Archie Rand is not as optimistic. As one of the leading progenitors of Jewish art, he has at times suffered at the hand of art dealers and critics. Rand sees art with a Jewish position as an aesthetic liability. In his moving essay in this issue he voices concern about excommunication from the scholarly discourse because, as he’s experienced firsthand, there’s a role artists need to assume to assimilate into American art and culture. That role is not Jewish and surely not biblically based; although the subject is a recurrent theme in contemporary Jewish art, it has been deemed passé in the postmodern era.

But there’s an artistic and scholarly effort underway at this crucial moment in the academy and the art world to expand and complicate the canon of art and to legitimize subfields of art history. In light of today’s robust scholarship on minorities and their cultural production, the time is right to look carefully at (and celebrate) Jewish art—ancient and new. And so this issue of Perspectives, the first of its kind, fleshes out connections between the Jewish experience and cultural representations.

Like literature, which certainly is never viewed merely through prose plot summaries or reduced to authors’ messages, artworks are analyzed here for their pictorial purposes and in dialogue with visual traditions. Art cannot be reduced to extensions of the biographies of their producers or viewed at face value as illustrations. Indeed, the authors in this issue make art their central focus by privileging the visual properties of their objects of inquiry and closely decoding the meanings conveyed through those visual properties in concert, of course, with historical context.

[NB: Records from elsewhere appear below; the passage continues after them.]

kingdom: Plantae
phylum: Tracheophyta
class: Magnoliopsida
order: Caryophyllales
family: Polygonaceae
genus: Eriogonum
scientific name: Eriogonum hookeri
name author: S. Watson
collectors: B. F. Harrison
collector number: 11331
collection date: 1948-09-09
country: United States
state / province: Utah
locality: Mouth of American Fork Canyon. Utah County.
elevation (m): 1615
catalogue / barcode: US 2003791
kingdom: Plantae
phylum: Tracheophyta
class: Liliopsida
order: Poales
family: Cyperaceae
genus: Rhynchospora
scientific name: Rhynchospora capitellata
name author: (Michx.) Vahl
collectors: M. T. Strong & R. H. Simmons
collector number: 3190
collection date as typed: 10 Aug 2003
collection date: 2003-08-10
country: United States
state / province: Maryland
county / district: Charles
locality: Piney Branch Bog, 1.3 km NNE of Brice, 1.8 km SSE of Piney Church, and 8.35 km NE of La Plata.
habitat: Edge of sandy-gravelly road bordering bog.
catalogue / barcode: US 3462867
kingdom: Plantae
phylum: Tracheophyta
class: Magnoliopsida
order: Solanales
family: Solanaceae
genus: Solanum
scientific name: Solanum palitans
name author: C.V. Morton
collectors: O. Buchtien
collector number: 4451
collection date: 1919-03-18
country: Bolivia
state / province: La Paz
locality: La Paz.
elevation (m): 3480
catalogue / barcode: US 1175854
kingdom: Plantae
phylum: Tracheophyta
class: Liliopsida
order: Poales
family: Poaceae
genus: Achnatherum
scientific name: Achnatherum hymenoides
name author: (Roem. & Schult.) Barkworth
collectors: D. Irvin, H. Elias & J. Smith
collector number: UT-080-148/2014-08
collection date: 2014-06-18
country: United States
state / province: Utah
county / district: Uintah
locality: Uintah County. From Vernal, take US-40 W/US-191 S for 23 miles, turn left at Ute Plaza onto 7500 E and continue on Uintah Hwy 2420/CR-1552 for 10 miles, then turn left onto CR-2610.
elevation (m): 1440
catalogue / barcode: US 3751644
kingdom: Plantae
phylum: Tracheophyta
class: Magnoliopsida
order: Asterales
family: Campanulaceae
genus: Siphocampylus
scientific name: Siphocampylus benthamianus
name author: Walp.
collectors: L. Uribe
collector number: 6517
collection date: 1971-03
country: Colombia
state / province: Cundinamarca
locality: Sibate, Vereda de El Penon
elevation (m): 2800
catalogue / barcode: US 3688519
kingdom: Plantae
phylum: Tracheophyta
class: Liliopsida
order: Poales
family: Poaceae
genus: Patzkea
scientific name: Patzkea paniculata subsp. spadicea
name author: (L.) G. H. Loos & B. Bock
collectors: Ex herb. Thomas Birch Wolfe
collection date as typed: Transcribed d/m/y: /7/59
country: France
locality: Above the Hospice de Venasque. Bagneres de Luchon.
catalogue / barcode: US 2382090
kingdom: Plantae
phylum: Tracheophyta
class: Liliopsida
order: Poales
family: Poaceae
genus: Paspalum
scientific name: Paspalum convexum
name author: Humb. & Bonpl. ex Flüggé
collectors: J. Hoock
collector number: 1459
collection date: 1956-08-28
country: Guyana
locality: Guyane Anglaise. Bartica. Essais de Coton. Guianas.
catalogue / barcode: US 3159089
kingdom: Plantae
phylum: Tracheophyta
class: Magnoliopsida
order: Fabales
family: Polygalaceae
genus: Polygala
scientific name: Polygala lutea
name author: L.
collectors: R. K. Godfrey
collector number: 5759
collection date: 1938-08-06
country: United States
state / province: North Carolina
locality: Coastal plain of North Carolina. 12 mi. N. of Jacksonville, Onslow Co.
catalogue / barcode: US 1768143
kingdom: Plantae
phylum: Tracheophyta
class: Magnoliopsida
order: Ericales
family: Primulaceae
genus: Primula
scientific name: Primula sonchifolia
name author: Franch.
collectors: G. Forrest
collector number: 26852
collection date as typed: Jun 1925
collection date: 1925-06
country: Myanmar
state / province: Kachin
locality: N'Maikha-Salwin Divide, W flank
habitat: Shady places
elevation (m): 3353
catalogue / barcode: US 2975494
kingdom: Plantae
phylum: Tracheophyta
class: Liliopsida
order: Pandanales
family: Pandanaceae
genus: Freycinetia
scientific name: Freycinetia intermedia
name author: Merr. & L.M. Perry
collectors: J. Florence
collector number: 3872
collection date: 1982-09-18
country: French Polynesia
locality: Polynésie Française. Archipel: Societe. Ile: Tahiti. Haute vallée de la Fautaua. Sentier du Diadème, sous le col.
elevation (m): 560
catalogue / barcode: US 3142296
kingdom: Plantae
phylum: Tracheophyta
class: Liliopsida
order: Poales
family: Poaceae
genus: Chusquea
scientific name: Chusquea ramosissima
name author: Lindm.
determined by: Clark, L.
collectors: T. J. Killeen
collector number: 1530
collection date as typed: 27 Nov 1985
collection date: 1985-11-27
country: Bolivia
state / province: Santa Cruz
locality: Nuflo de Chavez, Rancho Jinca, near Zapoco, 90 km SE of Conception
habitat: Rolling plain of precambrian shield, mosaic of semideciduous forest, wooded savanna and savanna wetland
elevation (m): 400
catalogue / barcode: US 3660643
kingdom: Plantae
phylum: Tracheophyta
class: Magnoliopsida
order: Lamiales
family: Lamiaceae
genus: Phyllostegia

Yes, Jews have long been dubbed “The People of the Book” and Jewish Studies as a discipline has indeed been primarily text oriented. Yet there is a different kind of Jewish text that has been mostly ignored—art—and with this issue we invite readers to think about how to draw intellectual sustenance from cross-disciplinary exchange by considering the vital possibilities of Jewish artistic culture. By “looking” Jewish.

Samantha Baskind,
Art Editor and Guest Co-Editor


*Samantha’s headshot photo was taken by Bachrach Photographers, founded in 1868, which has been operated for over a century by four generations of a Jewish family, and is recognized as one of the oldest continuously operated portrait studios in the world. A Bachrach photographed every president from Lincoln to George H.W. Bush and immortalized hundreds of other American luminaries, including Thomas Edison, Amelia Earhart, and Hank Aaron.